* Excerpts from a dataset *

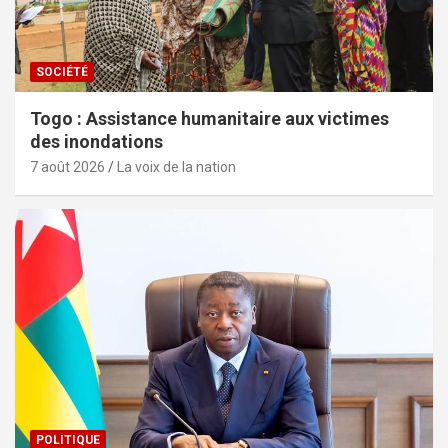
SOCIÉTÉ
Togo : Assistance humanitaire aux victimes
des inondations
7 août 2026
La voix de la nation
POLITIQUE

* What you need to do *
Your response should hold only an exact copy of the lines above, from the one containing "des inondations" through the end of the entries.

* Result *
des inondations
7 août 2026
La voix de la nation
POLITIQUE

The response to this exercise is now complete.